- **Record extracts**

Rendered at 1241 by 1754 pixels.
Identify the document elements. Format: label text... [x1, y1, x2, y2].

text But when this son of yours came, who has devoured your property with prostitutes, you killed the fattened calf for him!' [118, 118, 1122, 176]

---

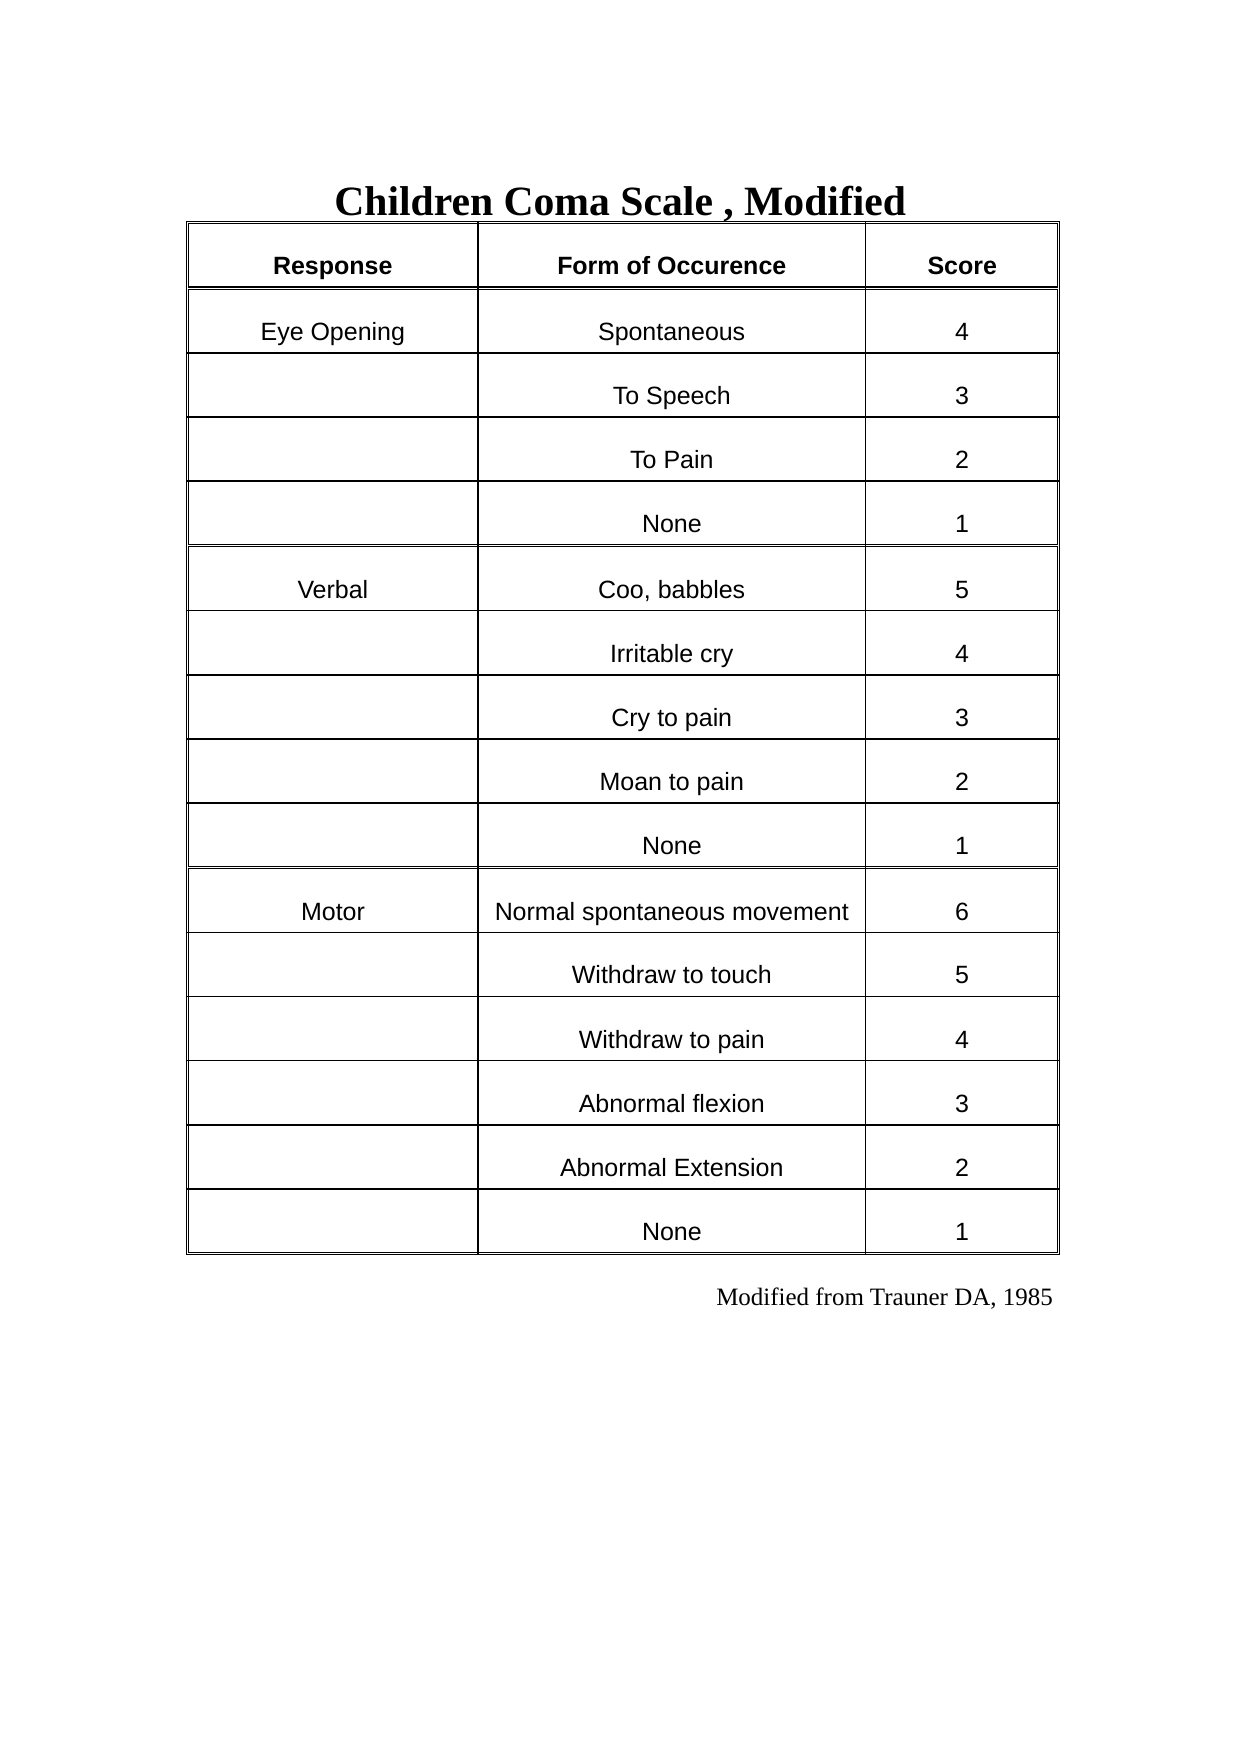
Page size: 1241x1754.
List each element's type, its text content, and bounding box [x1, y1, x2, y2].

...

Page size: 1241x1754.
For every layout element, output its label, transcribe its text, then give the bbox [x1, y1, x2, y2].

- **What the task requires**
Starting at the line that has "Rendered at 1241 by 1754 pixels." and stopping after the line that has "text But when", swap "pixels" for "dots" and write out only those lines, leaving everything else unchanged.

- **Finished exercise**
Rendered at 1241 by 1754 dots.
Identify the document elements. Format: label text... [x1, y1, x2, y2].

text But when this son of yours came, who has devoured your property with prostitutes, you killed the fattened calf for him!' [118, 118, 1122, 176]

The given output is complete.